Every line below from the one containing "Join us for refreshments at" through the one containing "Leaving gift for" must be transcribed exactly. Omit all lines outside that stretch.

· · · ·

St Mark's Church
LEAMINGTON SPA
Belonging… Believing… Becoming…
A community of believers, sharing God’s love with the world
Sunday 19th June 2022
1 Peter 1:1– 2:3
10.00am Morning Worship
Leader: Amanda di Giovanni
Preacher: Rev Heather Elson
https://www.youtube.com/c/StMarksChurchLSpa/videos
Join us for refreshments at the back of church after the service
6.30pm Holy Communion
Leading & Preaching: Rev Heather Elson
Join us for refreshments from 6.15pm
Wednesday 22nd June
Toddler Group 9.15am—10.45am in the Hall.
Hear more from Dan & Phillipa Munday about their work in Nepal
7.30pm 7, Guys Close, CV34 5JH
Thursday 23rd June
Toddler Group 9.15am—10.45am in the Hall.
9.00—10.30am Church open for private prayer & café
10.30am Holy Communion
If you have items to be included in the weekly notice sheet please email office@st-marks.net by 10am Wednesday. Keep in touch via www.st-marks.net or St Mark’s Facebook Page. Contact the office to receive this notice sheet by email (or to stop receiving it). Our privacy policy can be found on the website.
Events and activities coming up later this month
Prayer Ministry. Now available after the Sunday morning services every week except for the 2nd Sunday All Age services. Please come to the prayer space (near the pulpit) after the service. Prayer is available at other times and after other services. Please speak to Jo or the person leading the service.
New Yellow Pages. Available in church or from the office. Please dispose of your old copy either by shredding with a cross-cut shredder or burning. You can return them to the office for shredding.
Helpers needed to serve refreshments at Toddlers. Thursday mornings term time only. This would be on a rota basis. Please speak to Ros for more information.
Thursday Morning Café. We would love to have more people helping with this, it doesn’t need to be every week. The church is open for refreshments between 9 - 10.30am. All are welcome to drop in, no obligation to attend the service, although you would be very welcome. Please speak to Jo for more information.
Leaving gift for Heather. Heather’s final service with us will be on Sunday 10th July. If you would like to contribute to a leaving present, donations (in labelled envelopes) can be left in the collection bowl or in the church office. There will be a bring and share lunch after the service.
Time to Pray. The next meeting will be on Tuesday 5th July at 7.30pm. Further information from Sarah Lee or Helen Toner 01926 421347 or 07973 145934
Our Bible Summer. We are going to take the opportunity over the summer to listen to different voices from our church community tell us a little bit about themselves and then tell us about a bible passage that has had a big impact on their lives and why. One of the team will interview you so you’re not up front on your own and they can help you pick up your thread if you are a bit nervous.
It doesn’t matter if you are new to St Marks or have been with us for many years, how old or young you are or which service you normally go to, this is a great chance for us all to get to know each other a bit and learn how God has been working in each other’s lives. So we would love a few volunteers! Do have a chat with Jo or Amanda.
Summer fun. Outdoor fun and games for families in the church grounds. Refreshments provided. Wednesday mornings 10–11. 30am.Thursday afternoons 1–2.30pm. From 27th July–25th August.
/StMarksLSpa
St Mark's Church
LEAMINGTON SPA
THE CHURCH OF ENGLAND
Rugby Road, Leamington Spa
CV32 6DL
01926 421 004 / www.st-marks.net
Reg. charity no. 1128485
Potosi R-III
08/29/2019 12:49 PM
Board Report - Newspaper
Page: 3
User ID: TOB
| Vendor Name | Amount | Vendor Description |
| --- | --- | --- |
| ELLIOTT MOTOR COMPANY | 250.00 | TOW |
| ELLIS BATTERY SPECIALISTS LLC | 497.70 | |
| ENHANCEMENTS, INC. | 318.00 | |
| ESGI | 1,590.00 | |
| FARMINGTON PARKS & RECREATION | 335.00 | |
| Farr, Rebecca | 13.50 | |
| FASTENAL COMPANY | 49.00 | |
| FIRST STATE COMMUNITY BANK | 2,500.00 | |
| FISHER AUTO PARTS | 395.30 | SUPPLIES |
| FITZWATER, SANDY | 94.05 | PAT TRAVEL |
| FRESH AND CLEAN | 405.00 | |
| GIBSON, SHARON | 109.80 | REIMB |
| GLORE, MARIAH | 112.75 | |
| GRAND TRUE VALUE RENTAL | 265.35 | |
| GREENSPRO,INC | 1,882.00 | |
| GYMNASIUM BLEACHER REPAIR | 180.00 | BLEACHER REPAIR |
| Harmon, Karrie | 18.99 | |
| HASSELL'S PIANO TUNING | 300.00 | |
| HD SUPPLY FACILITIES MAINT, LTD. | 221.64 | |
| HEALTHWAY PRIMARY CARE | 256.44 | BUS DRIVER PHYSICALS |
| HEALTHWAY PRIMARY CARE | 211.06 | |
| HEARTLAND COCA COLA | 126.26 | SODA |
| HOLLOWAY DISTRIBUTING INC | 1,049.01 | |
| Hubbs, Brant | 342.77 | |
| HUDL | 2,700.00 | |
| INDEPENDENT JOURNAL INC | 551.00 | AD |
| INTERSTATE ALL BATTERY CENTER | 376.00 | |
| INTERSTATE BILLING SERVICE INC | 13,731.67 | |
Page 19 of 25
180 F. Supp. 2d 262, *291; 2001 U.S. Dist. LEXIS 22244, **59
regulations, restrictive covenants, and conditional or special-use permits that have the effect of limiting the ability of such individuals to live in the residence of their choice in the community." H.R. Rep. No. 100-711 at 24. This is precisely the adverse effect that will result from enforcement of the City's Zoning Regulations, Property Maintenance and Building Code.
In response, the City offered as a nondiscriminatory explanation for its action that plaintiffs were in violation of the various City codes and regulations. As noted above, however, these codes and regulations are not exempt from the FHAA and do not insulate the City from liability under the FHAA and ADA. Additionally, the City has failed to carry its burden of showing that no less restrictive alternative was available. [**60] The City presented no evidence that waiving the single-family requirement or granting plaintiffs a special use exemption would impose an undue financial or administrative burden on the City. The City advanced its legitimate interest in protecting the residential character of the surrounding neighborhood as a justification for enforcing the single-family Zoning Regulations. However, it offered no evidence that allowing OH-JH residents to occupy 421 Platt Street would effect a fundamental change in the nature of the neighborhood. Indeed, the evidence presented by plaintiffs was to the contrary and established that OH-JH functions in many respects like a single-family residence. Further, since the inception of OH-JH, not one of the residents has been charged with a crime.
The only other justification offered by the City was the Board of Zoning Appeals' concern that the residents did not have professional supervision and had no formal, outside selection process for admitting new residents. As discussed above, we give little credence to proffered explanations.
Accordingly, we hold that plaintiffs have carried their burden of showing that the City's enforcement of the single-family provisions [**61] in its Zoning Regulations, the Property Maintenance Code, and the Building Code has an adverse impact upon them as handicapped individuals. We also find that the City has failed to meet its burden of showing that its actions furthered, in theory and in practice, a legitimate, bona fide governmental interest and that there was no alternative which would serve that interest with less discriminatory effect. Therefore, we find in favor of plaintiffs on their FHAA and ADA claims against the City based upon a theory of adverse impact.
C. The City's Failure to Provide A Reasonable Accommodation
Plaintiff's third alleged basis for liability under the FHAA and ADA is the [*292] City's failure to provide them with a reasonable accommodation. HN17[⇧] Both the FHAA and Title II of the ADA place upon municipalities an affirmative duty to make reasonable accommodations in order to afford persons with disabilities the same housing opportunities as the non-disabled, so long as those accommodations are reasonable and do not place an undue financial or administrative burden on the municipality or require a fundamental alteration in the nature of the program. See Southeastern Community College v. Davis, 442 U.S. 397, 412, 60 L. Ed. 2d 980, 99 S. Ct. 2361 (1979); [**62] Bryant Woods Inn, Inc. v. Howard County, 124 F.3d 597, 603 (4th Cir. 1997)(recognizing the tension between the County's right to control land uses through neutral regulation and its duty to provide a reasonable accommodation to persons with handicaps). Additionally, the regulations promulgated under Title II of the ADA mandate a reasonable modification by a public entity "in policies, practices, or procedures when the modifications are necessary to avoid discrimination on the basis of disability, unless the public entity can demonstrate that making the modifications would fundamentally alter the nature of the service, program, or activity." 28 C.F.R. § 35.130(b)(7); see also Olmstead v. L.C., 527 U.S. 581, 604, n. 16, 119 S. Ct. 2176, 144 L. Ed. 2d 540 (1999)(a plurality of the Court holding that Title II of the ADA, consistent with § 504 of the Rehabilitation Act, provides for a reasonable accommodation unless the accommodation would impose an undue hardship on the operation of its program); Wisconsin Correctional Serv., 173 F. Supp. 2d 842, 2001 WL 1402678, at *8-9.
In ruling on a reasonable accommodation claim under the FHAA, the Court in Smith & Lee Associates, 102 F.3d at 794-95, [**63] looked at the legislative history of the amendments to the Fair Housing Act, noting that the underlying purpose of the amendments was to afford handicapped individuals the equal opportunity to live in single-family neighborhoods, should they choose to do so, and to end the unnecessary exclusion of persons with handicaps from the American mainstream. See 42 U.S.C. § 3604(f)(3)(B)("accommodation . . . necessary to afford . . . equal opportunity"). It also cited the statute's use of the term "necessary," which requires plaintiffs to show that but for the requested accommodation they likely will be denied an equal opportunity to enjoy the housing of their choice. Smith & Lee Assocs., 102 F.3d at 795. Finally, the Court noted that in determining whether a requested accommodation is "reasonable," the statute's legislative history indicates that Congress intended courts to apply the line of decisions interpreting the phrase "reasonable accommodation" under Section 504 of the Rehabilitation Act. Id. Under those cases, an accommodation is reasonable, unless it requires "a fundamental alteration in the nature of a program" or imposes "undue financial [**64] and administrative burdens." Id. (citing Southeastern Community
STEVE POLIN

· · · ·

_EXERCISE ANSWER_:
Join us for refreshments at the back of church after the service
6.30pm Holy Communion
Leading & Preaching: Rev Heather Elson
Join us for refreshments from 6.15pm
Wednesday 22nd June
Toddler Group 9.15am—10.45am in the Hall.
Hear more from Dan & Phillipa Munday about their work in Nepal
7.30pm 7, Guys Close, CV34 5JH
Thursday 23rd June
Toddler Group 9.15am—10.45am in the Hall.
9.00—10.30am Church open for private prayer & café
10.30am Holy Communion
If you have items to be included in the weekly notice sheet please email office@st-marks.net by 10am Wednesday. Keep in touch via www.st-marks.net or St Mark’s Facebook Page. Contact the office to receive this notice sheet by email (or to stop receiving it). Our privacy policy can be found on the website.
Events and activities coming up later this month
Prayer Ministry. Now available after the Sunday morning services every week except for the 2nd Sunday All Age services. Please come to the prayer space (near the pulpit) after the service. Prayer is available at other times and after other services. Please speak to Jo or the person leading the service.
New Yellow Pages. Available in church or from the office. Please dispose of your old copy either by shredding with a cross-cut shredder or burning. You can return them to the office for shredding.
Helpers needed to serve refreshments at Toddlers. Thursday mornings term time only. This would be on a rota basis. Please speak to Ros for more information.
Thursday Morning Café. We would love to have more people helping with this, it doesn’t need to be every week. The church is open for refreshments between 9 - 10.30am. All are welcome to drop in, no obligation to attend the service, although you would be very welcome. Please speak to Jo for more information.
Leaving gift for Heather. Heather’s final service with us will be on Sunday 10th July. If you would like to contribute to a leaving present, donations (in labelled envelopes) can be left in the collection bowl or in the church office. There will be a bring and share lunch after the service.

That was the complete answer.